3 thoughts on “Are you living like a Millionaire?

  1. My gosh. “You’re clearly not under the pump, since you’re hanging out with me.”
    I don’t know this expression, so now I’m peering anxiously overhead. Am I under the pump? Yikes! It’s fairly ominous, making me think of the gas pump where I fill my car. Am I at risk of being set ablaze?!
    (Pardon my aside! Is it a common expression? I’d enjoy knowing.)

    I love this post. Too often, I see financial advice that assumes a fairly high level of prior knowledge. I’d also say that those who most need a little financial education have the least access to it.

    I feel so strongly about this, and proseletyzed to many minimum wage co-workers when I worked in a bookstore for a few years between my professional career and staying home with my kids:
    You can, and SHOULD, begin targeting saving and then investing no matter how little money you’ve got.

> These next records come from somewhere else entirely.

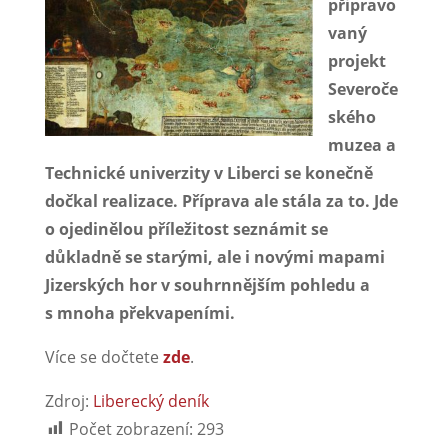
připravo
vaný
projekt
Severoče
ského
muzea a
Technické univerzity v Liberci se konečně
dočkal realizace. Příprava ale stála za to. Jde
o ojedinělou příležitost seznámit se
důkladně se starými, ale i novými mapami
Jizerských hor v souhrnnějším pohledu a
s mnoha překvapeními.
Více se dočtete
zde
.
Zdroj:
Liberecký deník
Počet zobrazení:
293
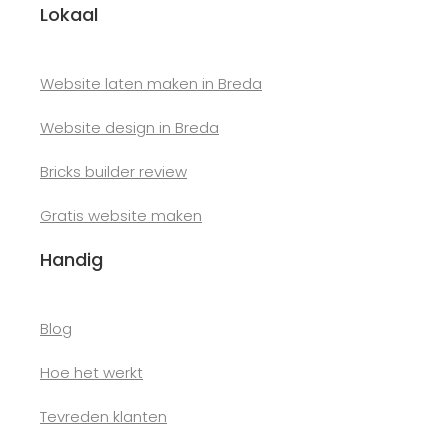
Lokaal
Website laten maken in Breda
Website design in Breda
Bricks builder review
Gratis website maken
Handig
Blog
Hoe het werkt
Tevreden klanten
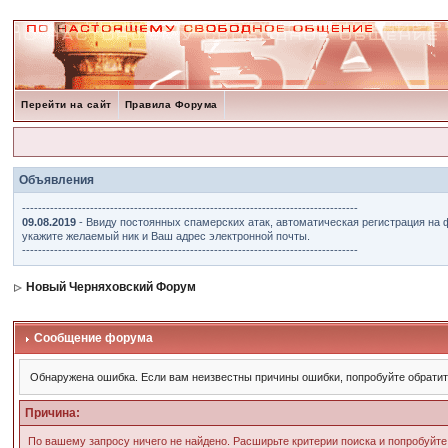
Перейти на сайт
Правила Форума
Объявления
------------------------------------------------------------------------------------
09.08.2019
- Ввиду постоянных спамерских атак, автоматическая регистрация на 
укажите желаемый ник и Ваш адрес электронной почты.
------------------------------------------------------------------------------------
Новый Черняховский Форум
Сообщение форума
Обнаружена ошибка. Если вам неизвестны причины ошибки, попробуйте обрати
Причина:
По вашему запросу ничего не найдено. Расширьте критерии поиска и попробуйте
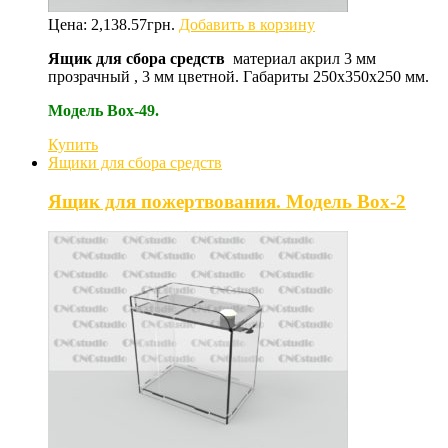
Цена:
2,138.57
грн.
Добавить в корзину
Ящик для сбора средств
материал акрил 3 мм
прозрачный , 3 мм цветной. Габариты 250х350х250 мм.
Модель Box-49.
Купить
Ящики для сбора средств
Ящик для пожертвования. Модель Box-2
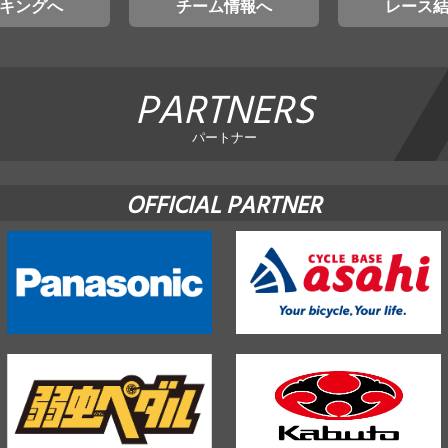
キングへ
チーム情報へ
レース
PARTNERS
パートナー
OFFICIAL PARTNER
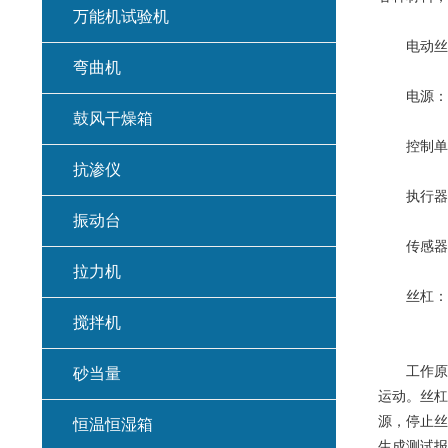
万能机试验机
电动丝杠
弯曲机
电源：为
鼓风干燥箱
控制单元
抗渗仪
执行器：
振动台
传感器：
拉力机
丝杠：通
搅拌机
工作原理
砂当量
运动。丝杠
源，停止丝
恒温恒湿箱
生成测试报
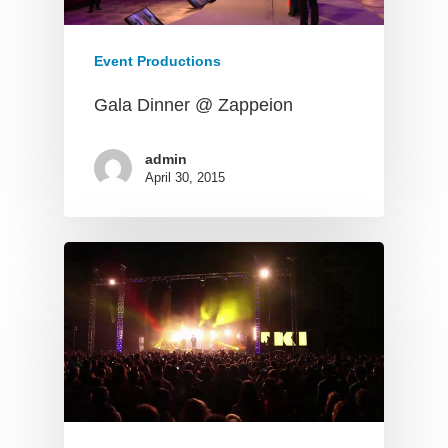
Event Productions
Gala Dinner @ Zappeion
admin
April 30, 2015
Home
News
Contact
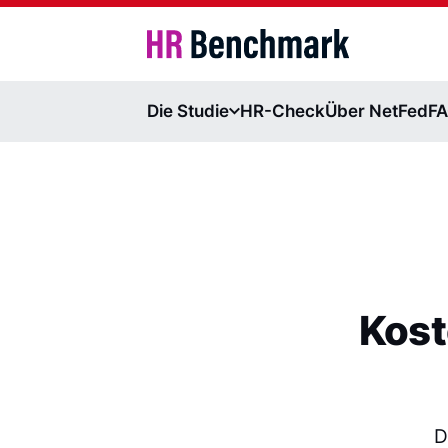
HR Benchmark
Die Studie
HR-Check
Über NetFed
F
Kost
D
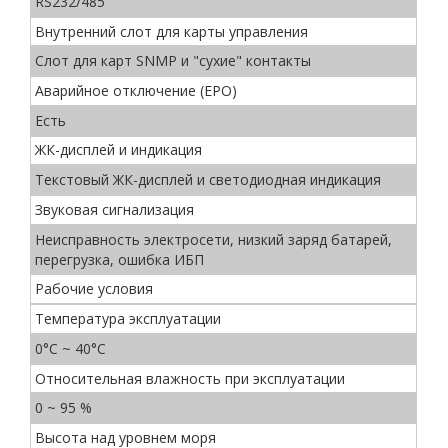
RS232/485
Внутренний слот для карты управления
Cлот для карт SNMP и "сухие" контакты
Аварийное отключение (EPO)
Есть
ЖК-дисплей и индикация
Текстовый ЖК-дисплей и светодиодная индикация
Звуковая сигнализация
Неисправность электросети, низкий заряд батарей,
перегрузка, ошибка ИБП
Рабочие условия
Температура эксплуатации
0°C ~ 40°C
Относительная влажность при эксплуатации
0 ~ 95 %
Высота над уровнем моря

    I give my young teen an allowance, and I have insisted that he save a portion of it. He’s also expected to save a (smaller) percentage of money he earns or gets as gifts. He’s found that pretty annoying as a child. But now, he has enough cash that we’ve advanced to purchasing Certificates of Deposit (CDs) from our bank. These require a miminum deposit ($500) and pay a higher rate for locking the money up for a set time. He’s pretty impressed with himself to have “so much money” in the bank.

    He has this money because he saved tiny amounts routinely over a period of years. I’m hoping he’ll take the message that this should be a habit he keeps forever. If he can begin his adult life with $2000 in the bank as an emergency fund, he will be so far ahead of so many young people. We’ll see if the lessons stick. 🙂

    Liked by 1 person

    1. It really does, doesn’t it? A lot of financial stress seems to disappear if you know you’re not going to be getting any angry red letters in the mail!